Decía que la primera lectura nos ayuda a descifrar el misterio de las Bodas de Caná, porque ella habla también de una boda:
«Como un joven se casa con su novia,
así te desposa el que te construyó;
la alegría que encuentra el marido con su esposa,
la encontrará tu Dios contigo.»
No se trata de cualquier relación de Dios con su pueblo, sino de una relación nueva y distinta la que anuncia el profeta. Desde antiguo Dios era conocido como "Padrino de Israel" (Gn 31,42), "Protector" (Ex 18,4), "Salvador" (2Sm 22,3), incluso "Padre" (Sal 89,27), y muchos nombres más, que van bordando la trama de una relación enteramente personal con Dios. Sin embargo, los profetas llegan aun más lejos, e Isaías cantará a Dios como el Esposo de Jerusalén. Y por tanto la salvación ya no es sólo un rescate, no es librar a Israel (a cada uno de nosotros) de las consecuencias desdichadas, pero aun a nuestro nivel, de nuestra mala conducta; la salvación es entrar en una relación nueva con Dios, que sólo puede ser descripta con una imagen también nueva: una boda, donde el Esposo es el propio Dios, y la Esposa su pueblo redimido.
Jesús va a una boda, eso no tiene mucho de especial, bodas hay siempre en todos los pueblos; sin embargo en estas bodas ocurre algo que sólo ven algunos: aquellos a quienes se les manifestó por anticipado las Bodas donde el propio Cristo es el Novio, que comparte con los suyos el Vino Nuevo. A una palabra de su madre, el tiempo se detiene, e incluso se curva y transcurre al revés: lo que todavía no ocurrió ocurre por anticipado, antes de la Hora, y los discípulos tienen ante la vista el misterio del vino dispuesto para la Boda. Ese vino no podría ocurrir sin la muerte de Jesús, no puede ocurrir si no llega a ser su sangre. Sin embargo unos pocos pueden verlo anticipadamente, ¿quiénes?:
«El mayordomo probó el agua convertida en vino sin saber de dónde venía (los sirvientes sí lo sabían, pues habían sacado el agua)»

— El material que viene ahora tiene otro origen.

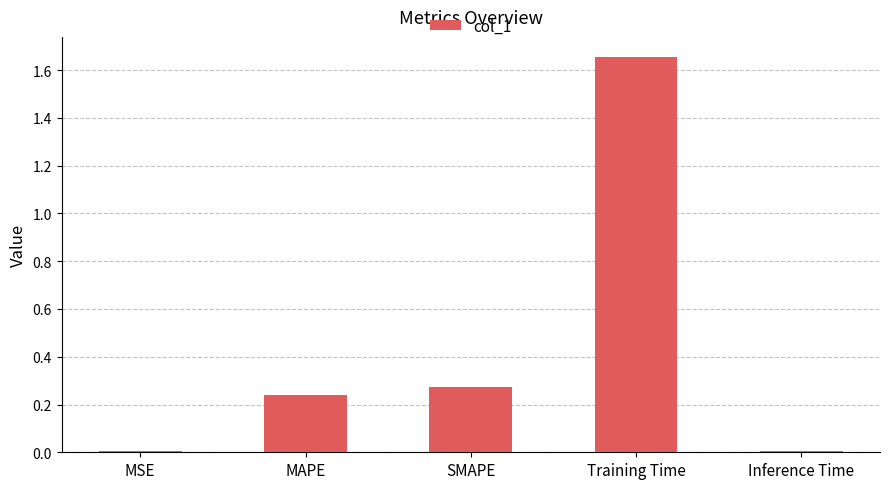

Count the number of categories in the chart.

5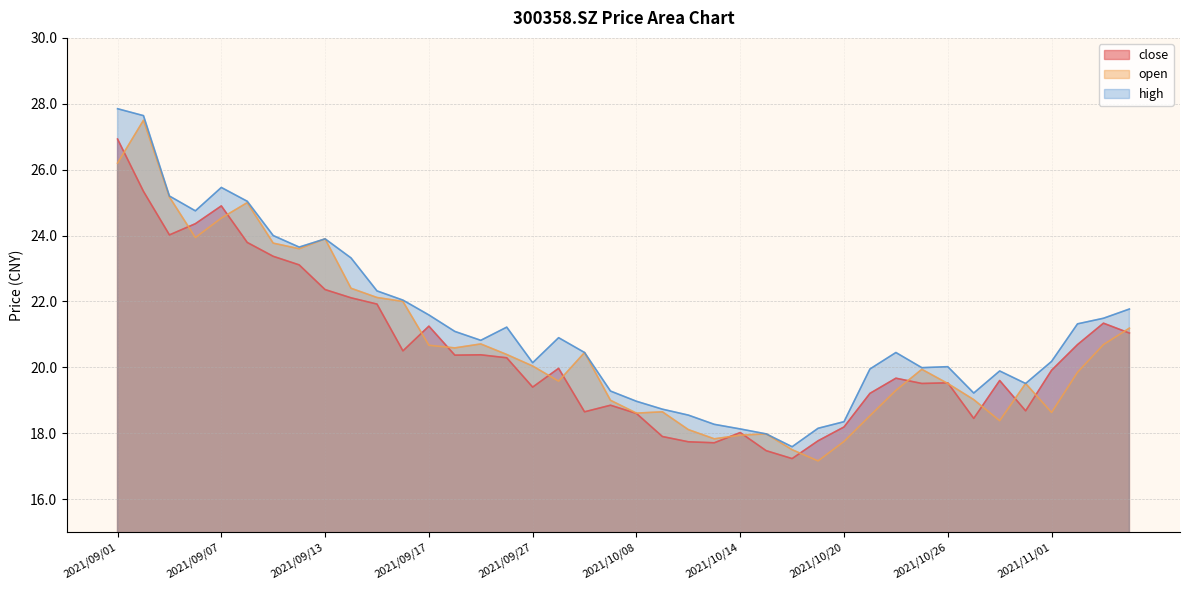

At which label does close first exceed 19?

2021/09/01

«en Caná de Galilea Jesús comenzó sus signos, manifestó su gloria y creció la fe de sus discípulos en él.»
Los discípulos y los esclavos son los únicos que tienen acceso de primera mano a este banquete eucarístico que, en misterio, Jesús celebró, a instancias de su madre, en el medio de un pueblo que no llegó, presumiblemente, a enterarse de lo que pasaba esa noche.

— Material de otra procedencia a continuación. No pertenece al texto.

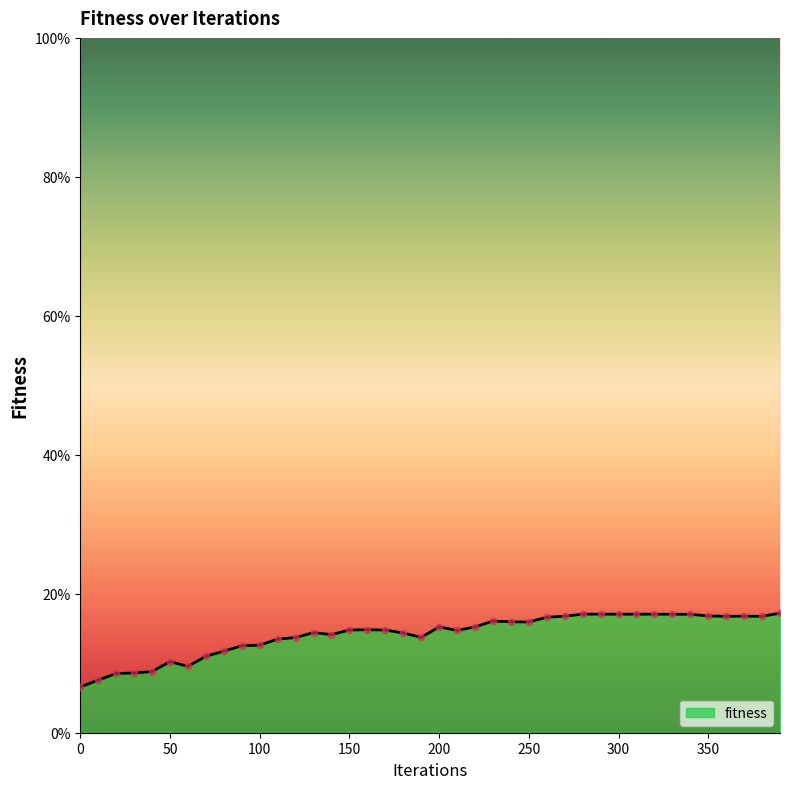

Between 240 and 210, which is larger?

240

Jesús va a una boda en el pueblo, y en ella celebra anticipadamente su propia Boda; podemos ver ese acontecimiento que ocurre en las narices de todos pero no a la vista de todos, o seguir celebrando la boda del pueblo; podemos incluso gozar de algunos de sus frutos, y beber un vino nuevo de calidad extraordinaria, sin apenas percatarnos, ni preguntarnos, por su origen. Sin embargo, quienes estaban allí como esclavos fueron avisados, y quienes estaban próximos, pudieron descifrar el signo, y entrar a partir de allí en un tiempo nuevo.
El tiempo de la Iglesia, este tiempo de espera y preparación que es nuestra vida, tiene mucho que ver con esta curvatura en el tiempo de la historia: vivimos en el mundo, pero habiendo visto el signo y creído en él. No podemos reprochar a los que no ven el signo -¡no se les muestra a todos!-, no podemos lamentarnos porque todos gozan ya de algunos frutos de la redención sin que lleguen a creer; pero podemos, sí, estar atentos a esta plenitud, a esta verdadera salvación ya realizada, que está ocurriendo todo el tiempo a la vista de los humildes y de los discípulos, en las narices de todos, pero cuyo desciframiento sólo tienen unos pocos. Agradezcamos ser contados entre ellos.